• **Texto mostrado**:
- - - - -

Mis vacaciones del trabajo han sido esta vez un poco diferentes. En los años anteriores siempre implicaba un viaje a algún país limítrofe y todos los preparativos correspondientes. Este año, por motivos que oscilaban entre la indecisión y la posibilidad de un viaje futuro más interesante, decidimos quedarnos en casa. Así que mis merecidos días de ocio consisten en dormir con generosidad, comer cosas ricas (léase: un tour gastronómico por mis lugares favoritos de Asunción), estar con mi gente querida, pasear perezosamente por la ciudad ocupándome de tareas pendientes menores, perder tiempo en internet, leer y escribir.
Es decir, la felicidad n__n
Como regalo extra, esta maravillosa y despreocupada rutina me ha permitido volver a gozar de uno de los placeres favoritos de mi niñez y adolescencia, que la velocidad y el apuro de la vida adulta me obligaron a dejármelo bien guardado en el cajón de “cosas que hacer cuando tenga tiempo”, sin darme cuenta.
Algo tan simple y genial como estar tirada en mi cama, con los ojos abiertos, imaginando cosas.
1. El carril rápido
¿Cómo es posible no percatarse de que se está dejando de hacer algo tan agradablemente básico?
De repente la vida te lleva por delante. Así de sencillo. Y si uno logra mantenerse en la cresta de la ola se siente un capo. Porque unos años atrás nomás, ahí, a punto de salir la facultad, la vida parecía un agujero negro que daba mucho miedo. ¿Qué voy a hacer después? (O…O) <--[carita de ansiedad] Las cosas van llegando a su tiempo para el que espera y no desespera, y uno va adquiriendo experiencia de todo tipo. Se va para adelante.

- - - - -

• **Datos mostrados**:
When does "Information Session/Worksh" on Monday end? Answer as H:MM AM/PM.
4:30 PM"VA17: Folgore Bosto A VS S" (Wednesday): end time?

- - - - -

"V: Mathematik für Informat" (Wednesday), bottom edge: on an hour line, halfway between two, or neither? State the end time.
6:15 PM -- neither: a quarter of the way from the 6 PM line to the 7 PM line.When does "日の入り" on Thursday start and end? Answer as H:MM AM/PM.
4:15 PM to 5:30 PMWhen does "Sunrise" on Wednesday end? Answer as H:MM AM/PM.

- - - - -

• **Tarea**:
Por favor, transcribe tal cual el fragmento del texto sobre las vacaciones que va entre "Algo tan simple" y "tan agradablemente básico?", ambos incluidos. Los datos son un material independiente del texto sobre las vacaciones.

• **Respuesta**:
Algo tan simple y genial como estar tirada en mi cama, con los ojos abiertos, imaginando cosas.
1. El carril rápido
¿Cómo es posible no percatarse de que se está dejando de hacer algo tan agradablemente básico?